Most Americans (citizens and politicians) have lost touch with the fact that
the government is sanctioned "by the people, for the people", and look at
"The Government" as being a featureless black-box over which they can exert
no influence. The American political machine has discovered how to exploit
the two party system to create elections that pit candidates with no major
differences against each other, and to spin everything such that the
candidates have a superficial appearance of difference. The
American political institution, as it exists now, wants only to perpetuate
itself. Constituents are only too happy to oblige, so long as their districts
continue to receive the gravy-train of tax dollars. The "War on Terror" has
been a wonderful gravy train for pork barrel
To this end, the best interests of the political establishment lie in
pumping as many tax dollars through the government as possible to keep
average citizens happy, and to reinforce the public perception that the
operation of government isn't something citizens have any material control
over. The "War on Terror" is a great tool for politicians.
The average American citizen has little in the way of motivation or long
term goals. I get the feeling that most of my fellow citizens are working
hard and striving to make it to the next evening "reality" television show
broadcast, the next major sporting event, or the next weekend. (Perhaps a
few have a longer-term goal to buy another new SUV, obtain another home equity
loan and sink deeper into debt, or get locked into another multi-year
wireless telephone contract w/ a shiny new phone and some nice MP3 ring tones.)
We are an aimless, sedentary society. Human nature is to be lazy, fat, and
"happy"-- to expend the least possible energy for the greatest reward. Life,
in general, works this way-- sinking into a local minimum in a vast fitness
landscape. It's also human nature to want some else to take care of life's
details for you. I do think that people can rise above human nature, but
they have to have their attention drawn to their human failings.
Living in mortal fear, and asking "The Government" to take
care of you is great, because it makes a convenient excuse for such a
slovenly, fiscally irresponsible lifestyle.
For those who profit from this mortal fear, pointing out the awful humanity
of fat slob Americans is the last thing they'd want to do.
As far as I can see, it's a win / win scenario for all the parties involved!
The terrorists get to inflict terror, the political machine gets to
perpetuate itself and remain in power, and the average American citizen gets
to fulfill their basic human desires to be complacent and "taken care of"--
sinking deeper and deeper into a warm, soft cocoon of materialism and debt
while trying to seek comfort from the mortal fear they live in. Is it
sustainable over the long term? Does it really matter?

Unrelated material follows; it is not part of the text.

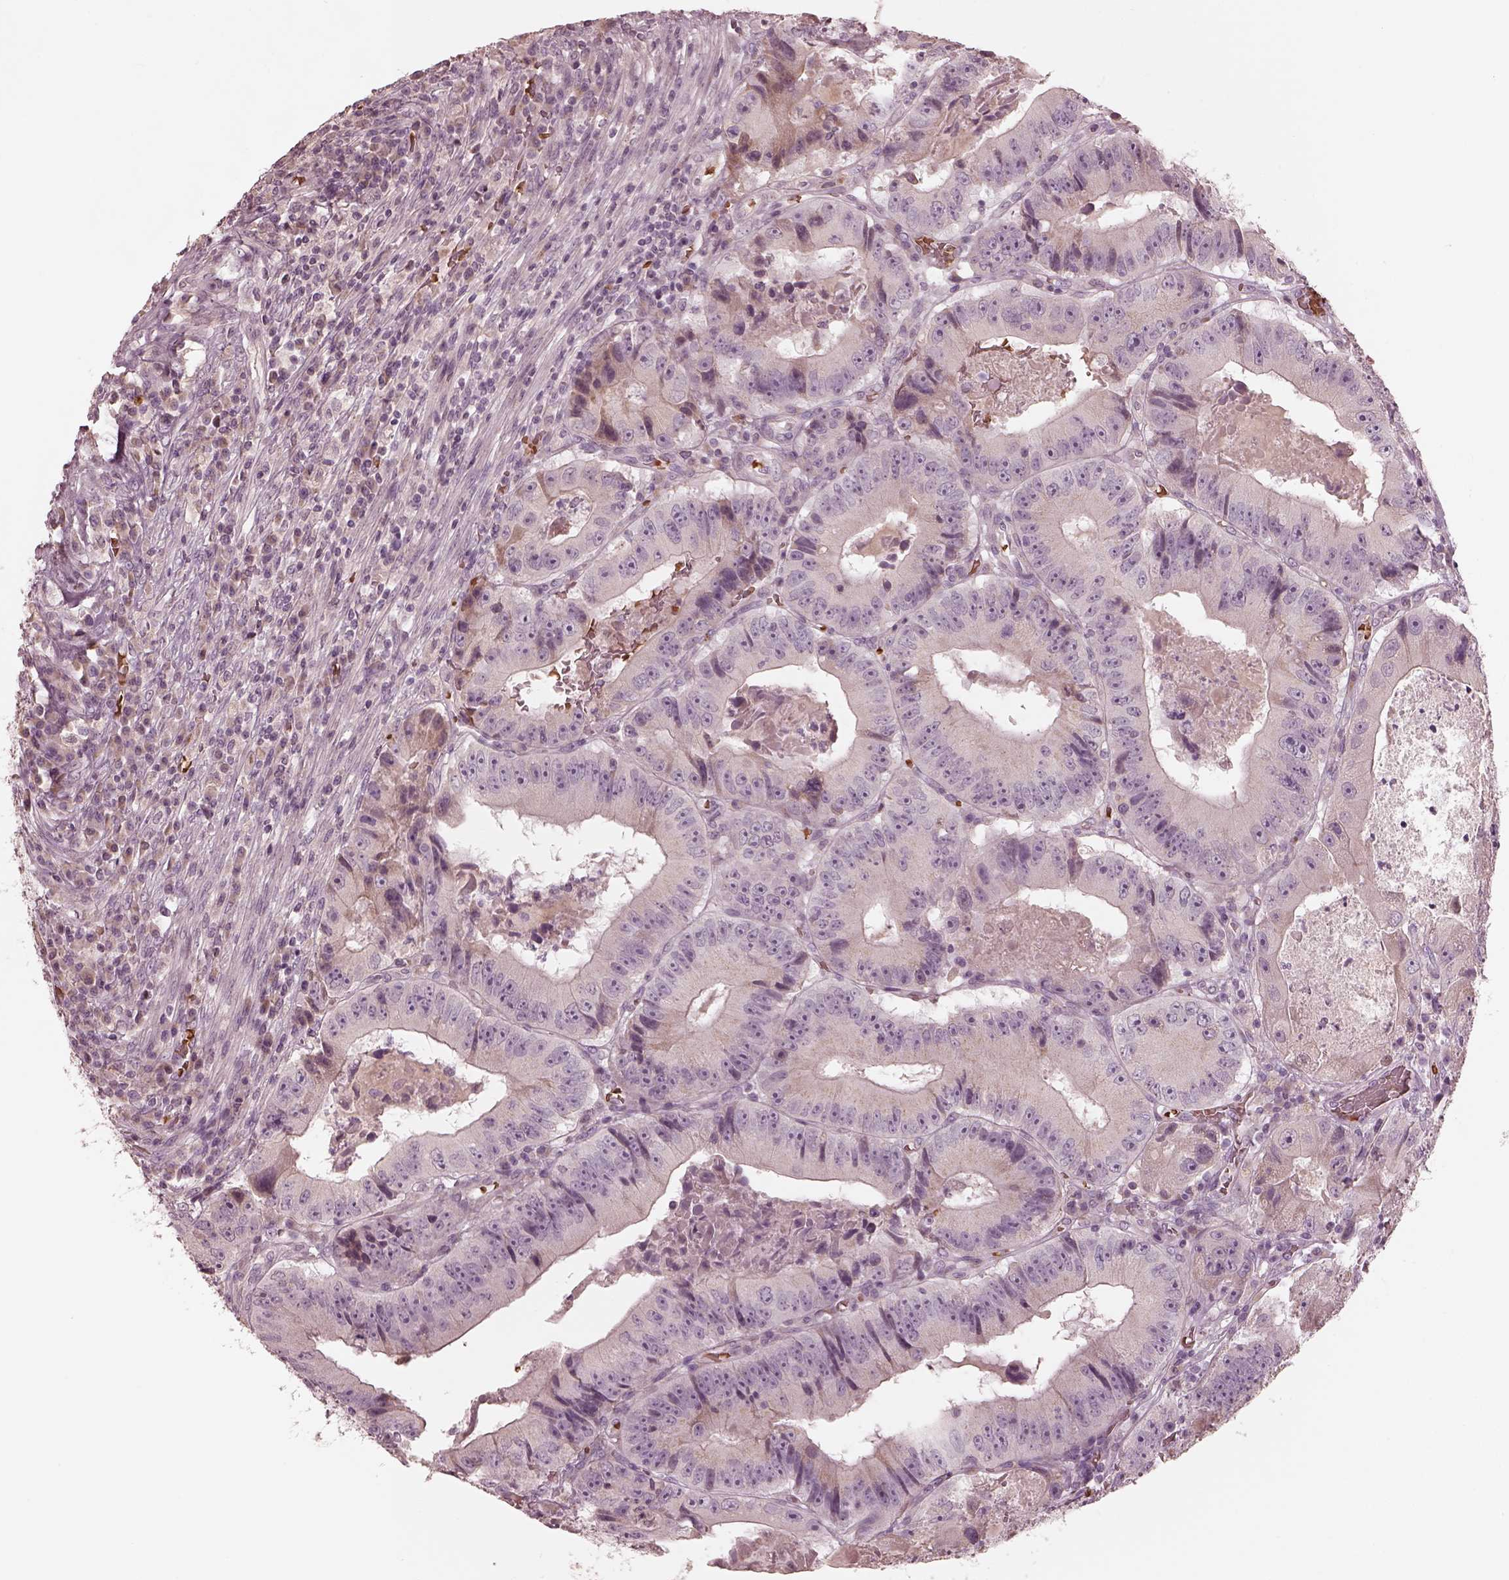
{"staining": {"intensity": "negative", "quantity": "none", "location": "none"}, "tissue": "colorectal cancer", "cell_type": "Tumor cells", "image_type": "cancer", "snomed": [{"axis": "morphology", "description": "Adenocarcinoma, NOS"}, {"axis": "topography", "description": "Colon"}], "caption": "Tumor cells show no significant protein staining in colorectal adenocarcinoma.", "gene": "ANKLE1", "patient": {"sex": "female", "age": 86}}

I'm not scared of the terrorists, I'd like my freedom of speech and assembly
back, and I'm damned tired of playing "security theatre". Being a late
20's / early 30's self-employed, unmarried, childless, fiscally conservative
citizen who pays for his own health insurance, doesn't drive an SUV, owns a
house, and doesn't have any credit card debt makes me feel like a hugely
underrepresented demographic, both in government, and in American society in
general. Worse, I know that I'll be paying for fellow citizens' lifestyle
choices in the next few years-- right before China comes in and buys this
whole thing out from under us.
Hopefully somebody comes out of this whole thing ahead. I don't know how to
fix it, and I don't even think I care anymore. For my part, I feel fairly
certain that the reward for my labor won't be what I'd like (an independent
lifestyle, free from the interference of others, to live and work as I see
fit), but rather will be a life of working to subsidize everyone else when
we eventually have to "pull together" and try to bail the country out.